Stored data entries:
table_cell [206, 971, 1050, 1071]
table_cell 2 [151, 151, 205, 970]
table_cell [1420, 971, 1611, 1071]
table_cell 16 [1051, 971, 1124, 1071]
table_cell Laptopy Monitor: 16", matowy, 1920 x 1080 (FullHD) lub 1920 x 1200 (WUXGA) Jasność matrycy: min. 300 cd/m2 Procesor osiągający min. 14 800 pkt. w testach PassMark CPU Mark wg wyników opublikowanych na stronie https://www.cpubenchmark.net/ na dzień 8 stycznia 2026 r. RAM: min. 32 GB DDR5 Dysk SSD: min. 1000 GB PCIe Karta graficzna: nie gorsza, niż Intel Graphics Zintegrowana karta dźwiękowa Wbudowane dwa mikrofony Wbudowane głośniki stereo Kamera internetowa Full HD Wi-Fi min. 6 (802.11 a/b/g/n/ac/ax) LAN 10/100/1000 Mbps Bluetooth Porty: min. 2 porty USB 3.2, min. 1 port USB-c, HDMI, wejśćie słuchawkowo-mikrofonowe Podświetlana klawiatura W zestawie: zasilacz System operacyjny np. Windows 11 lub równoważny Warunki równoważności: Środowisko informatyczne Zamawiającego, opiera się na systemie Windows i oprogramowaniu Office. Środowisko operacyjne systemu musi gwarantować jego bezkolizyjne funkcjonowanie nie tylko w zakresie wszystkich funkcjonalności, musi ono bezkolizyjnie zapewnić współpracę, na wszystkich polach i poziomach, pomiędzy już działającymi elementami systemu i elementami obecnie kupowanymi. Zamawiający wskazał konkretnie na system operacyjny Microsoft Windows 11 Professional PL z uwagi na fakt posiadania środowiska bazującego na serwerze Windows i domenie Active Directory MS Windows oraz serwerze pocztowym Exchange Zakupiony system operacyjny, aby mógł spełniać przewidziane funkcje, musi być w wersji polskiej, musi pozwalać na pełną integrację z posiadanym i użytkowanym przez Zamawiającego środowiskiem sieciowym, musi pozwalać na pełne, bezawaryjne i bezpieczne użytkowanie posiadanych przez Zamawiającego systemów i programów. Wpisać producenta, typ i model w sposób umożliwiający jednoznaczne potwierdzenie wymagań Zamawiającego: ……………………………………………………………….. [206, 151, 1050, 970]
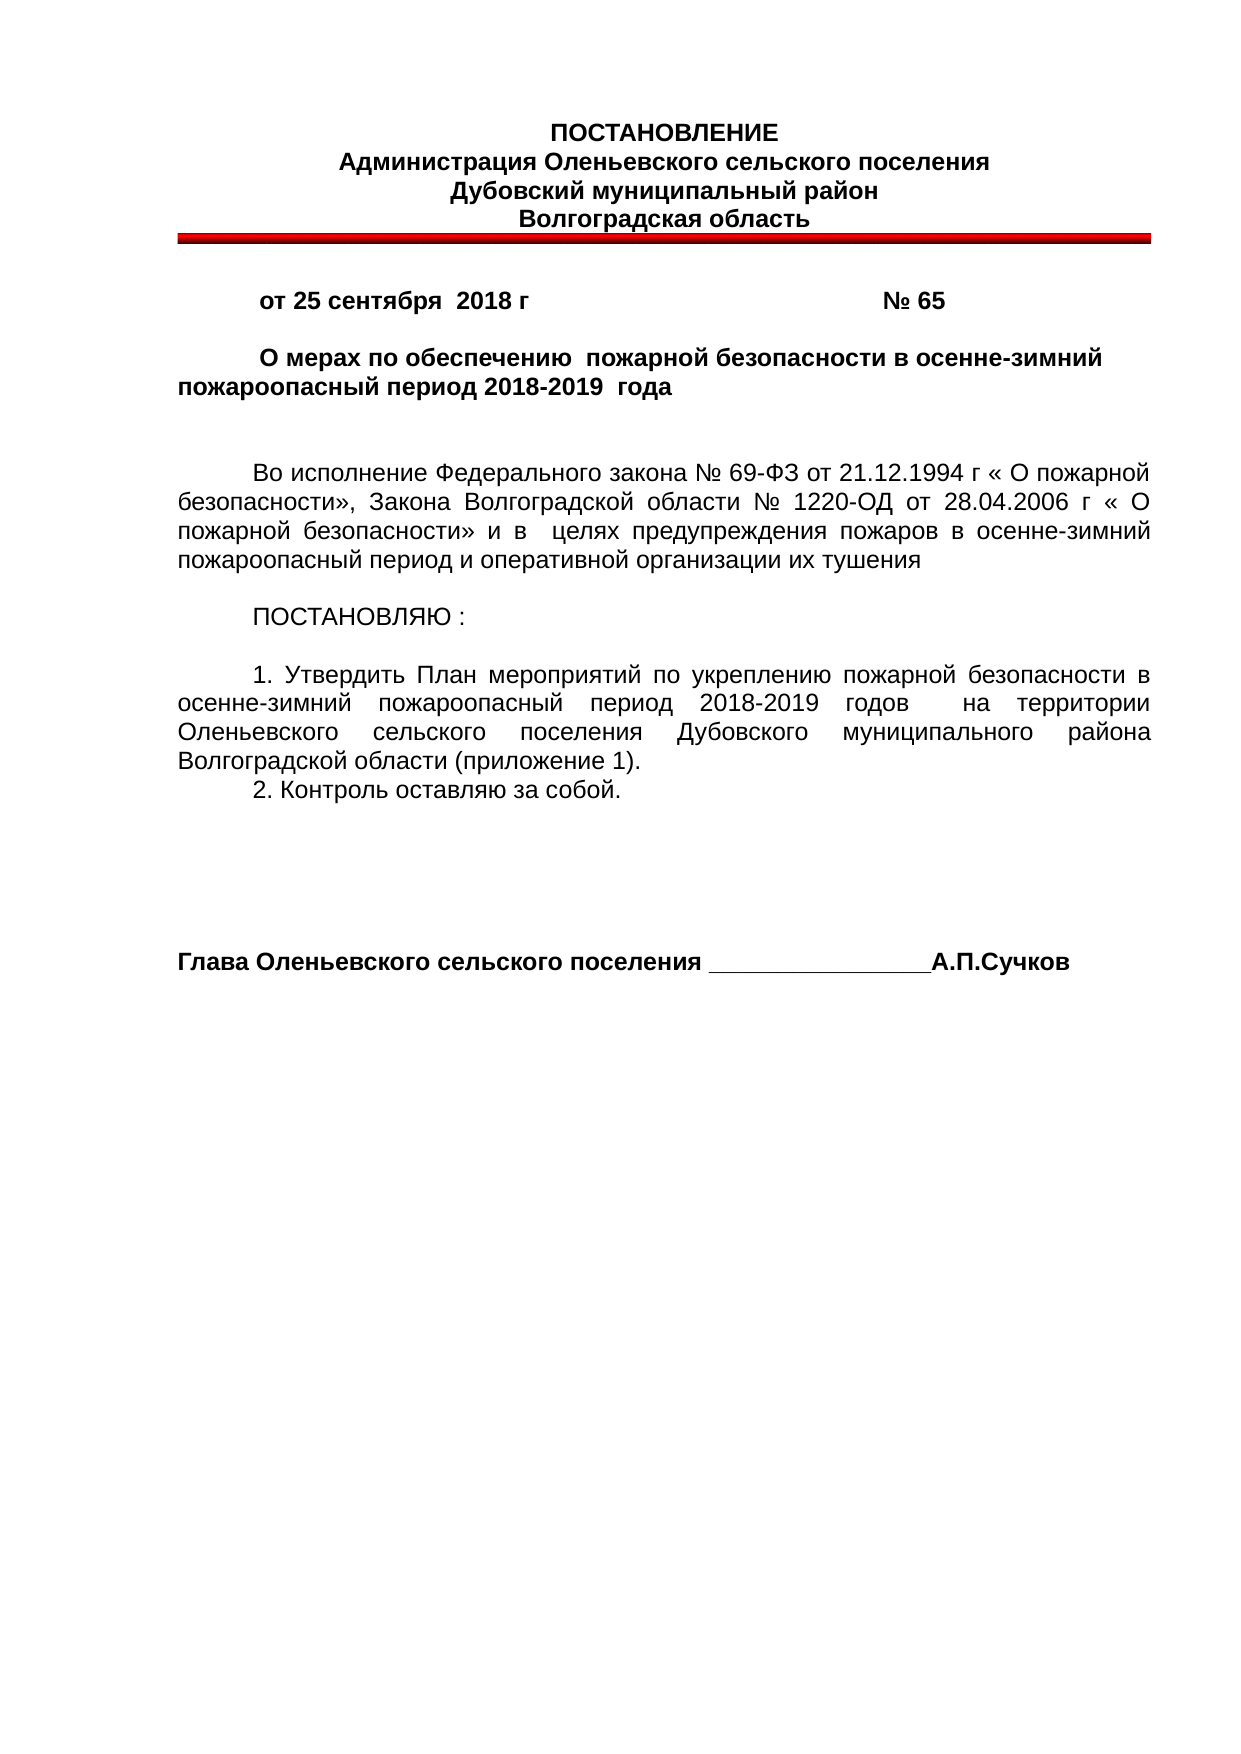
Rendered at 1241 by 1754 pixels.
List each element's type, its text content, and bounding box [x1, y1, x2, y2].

text от 25 сентября 2018 г № 65 [177, 286, 1152, 314]
text Администрация Оленьевского сельского поселения [177, 147, 1152, 176]
text 2. Контроль оставляю за собой. [177, 774, 1152, 803]
text 1. Утвердить План мероприятий по укреплению пожарной безопасности в осенне-зимний пожароопасный период 2018-2019 годов на территории Оленьевского сельского поселения Дубовского муниципального района Волгоградской области (приложение 1). [177, 659, 1152, 774]
text Дубовский муниципальный район [177, 176, 1152, 204]
text Волгоградская область [177, 204, 1152, 233]
text ПОСТАНОВЛЕНИЕ [177, 118, 1152, 147]
text ПОСТАНОВЛЯЮ : [177, 602, 1152, 631]
text Глава Оленьевского сельского поселения ________________А.П.Сучков [177, 947, 1152, 976]
picture [177, 233, 1152, 244]
text Во исполнение Федерального закона № 69-ФЗ от 21.12.1994 г « О пожарной безопасности», Закона Волгоградской области № 1220-ОД от 28.04.2006 г « О пожарной безопасности» и в целях предупреждения пожаров в осенне-зимний пожароопасный период и оперативной организации их тушения [177, 458, 1152, 573]
text О мерах по обеспечению пожарной безопасности в осенне-зимний пожароопасный период 2018-2019 года [177, 343, 1152, 401]
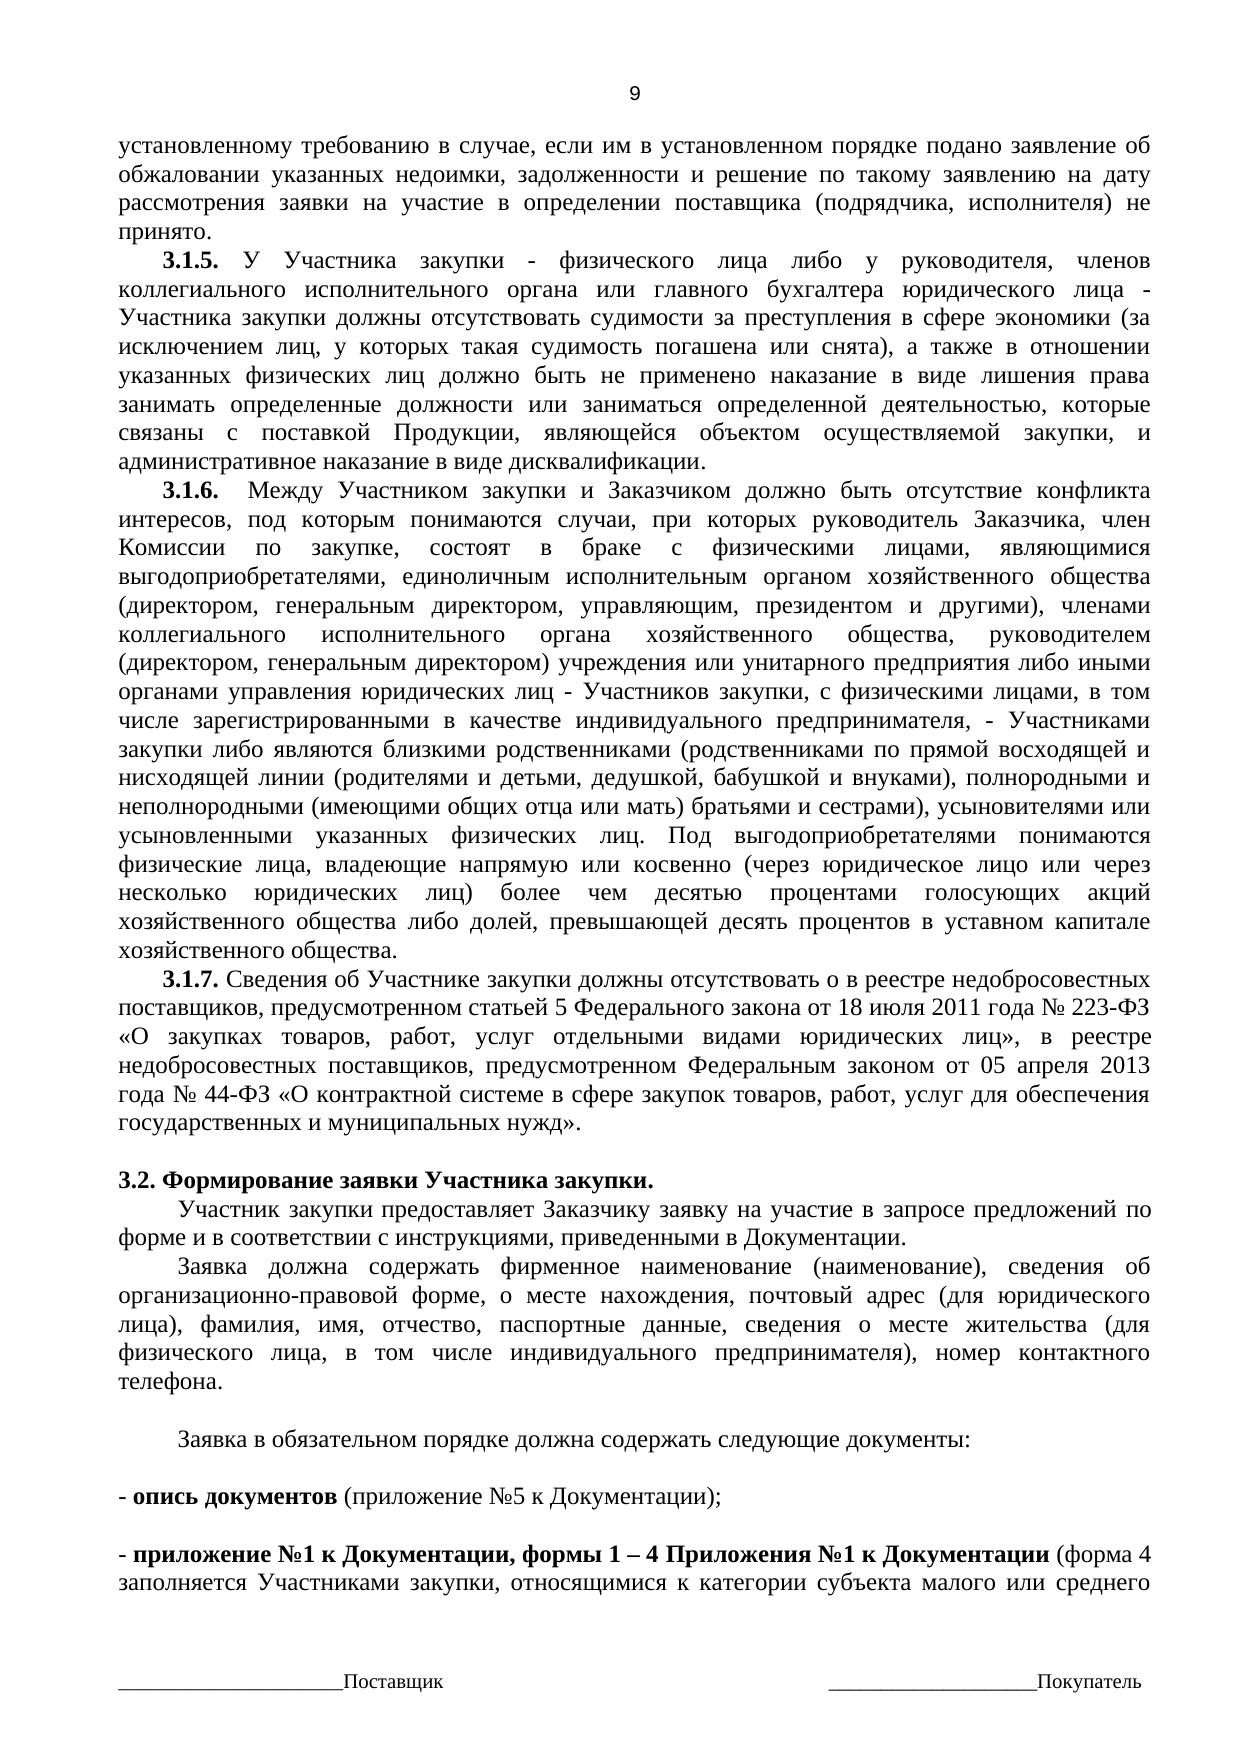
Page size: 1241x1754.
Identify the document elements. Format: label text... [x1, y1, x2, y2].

Problem description: Retype the entries exactly, skipping every picture.

Answer for the task:
table_cell [206, 971, 1050, 1071]
table_cell 2 [151, 151, 205, 970]
table_cell [1420, 971, 1611, 1071]
table_cell 16 [1051, 971, 1124, 1071]
table_cell Laptopy Monitor: 16", matowy, 1920 x 1080 (FullHD) lub 1920 x 1200 (WUXGA) Jasność matrycy: min. 300 cd/m2 Procesor osiągający min. 14 800 pkt. w testach PassMark CPU Mark wg wyników opublikowanych na stronie https://www.cpubenchmark.net/ na dzień 8 stycznia 2026 r. RAM: min. 32 GB DDR5 Dysk SSD: min. 1000 GB PCIe Karta graficzna: nie gorsza, niż Intel Graphics Zintegrowana karta dźwiękowa Wbudowane dwa mikrofony Wbudowane głośniki stereo Kamera internetowa Full HD Wi-Fi min. 6 (802.11 a/b/g/n/ac/ax) LAN 10/100/1000 Mbps Bluetooth Porty: min. 2 porty USB 3.2, min. 1 port USB-c, HDMI, wejśćie słuchawkowo-mikrofonowe Podświetlana klawiatura W zestawie: zasilacz System operacyjny np. Windows 11 lub równoważny Warunki równoważności: Środowisko informatyczne Zamawiającego, opiera się na systemie Windows i oprogramowaniu Office. Środowisko operacyjne systemu musi gwarantować jego bezkolizyjne funkcjonowanie nie tylko w zakresie wszystkich funkcjonalności, musi ono bezkolizyjnie zapewnić współpracę, na wszystkich polach i poziomach, pomiędzy już działającymi elementami systemu i elementami obecnie kupowanymi. Zamawiający wskazał konkretnie na system operacyjny Microsoft Windows 11 Professional PL z uwagi na fakt posiadania środowiska bazującego na serwerze Windows i domenie Active Directory MS Windows oraz serwerze pocztowym Exchange Zakupiony system operacyjny, aby mógł spełniać przewidziane funkcje, musi być w wersji polskiej, musi pozwalać na pełną integrację z posiadanym i użytkowanym przez Zamawiającego środowiskiem sieciowym, musi pozwalać na pełne, bezawaryjne i bezpieczne użytkowanie posiadanych przez Zamawiającego systemów i programów. Wpisać producenta, typ i model w sposób umożliwiający jednoznaczne potwierdzenie wymagań Zamawiającego: ……………………………………………………………….. [206, 151, 1050, 970]
Rendered at 1241 by 1754 pixels.
List each element's type, its text content, and bounding box [x1, y1, x2, y2].

text от 25 сентября 2018 г № 65 [177, 286, 1152, 314]
text Администрация Оленьевского сельского поселения [177, 147, 1152, 176]
text 2. Контроль оставляю за собой. [177, 774, 1152, 803]
text 1. Утвердить План мероприятий по укреплению пожарной безопасности в осенне-зимний пожароопасный период 2018-2019 годов на территории Оленьевского сельского поселения Дубовского муниципального района Волгоградской области (приложение 1). [177, 659, 1152, 774]
text Дубовский муниципальный район [177, 176, 1152, 204]
text Волгоградская область [177, 204, 1152, 233]
text ПОСТАНОВЛЕНИЕ [177, 118, 1152, 147]
text ПОСТАНОВЛЯЮ : [177, 602, 1152, 631]
text Глава Оленьевского сельского поселения ________________А.П.Сучков [177, 947, 1152, 976]
picture [177, 233, 1152, 244]
text Во исполнение Федерального закона № 69-ФЗ от 21.12.1994 г « О пожарной безопасности», Закона Волгоградской области № 1220-ОД от 28.04.2006 г « О пожарной безопасности» и в целях предупреждения пожаров в осенне-зимний пожароопасный период и оперативной организации их тушения [177, 458, 1152, 573]
text О мерах по обеспечению пожарной безопасности в осенне-зимний пожароопасный период 2018-2019 года [177, 343, 1152, 401]
Page size: 1241x1754.
Identify the document elements. Format: label text... [x1, y1, x2, y2].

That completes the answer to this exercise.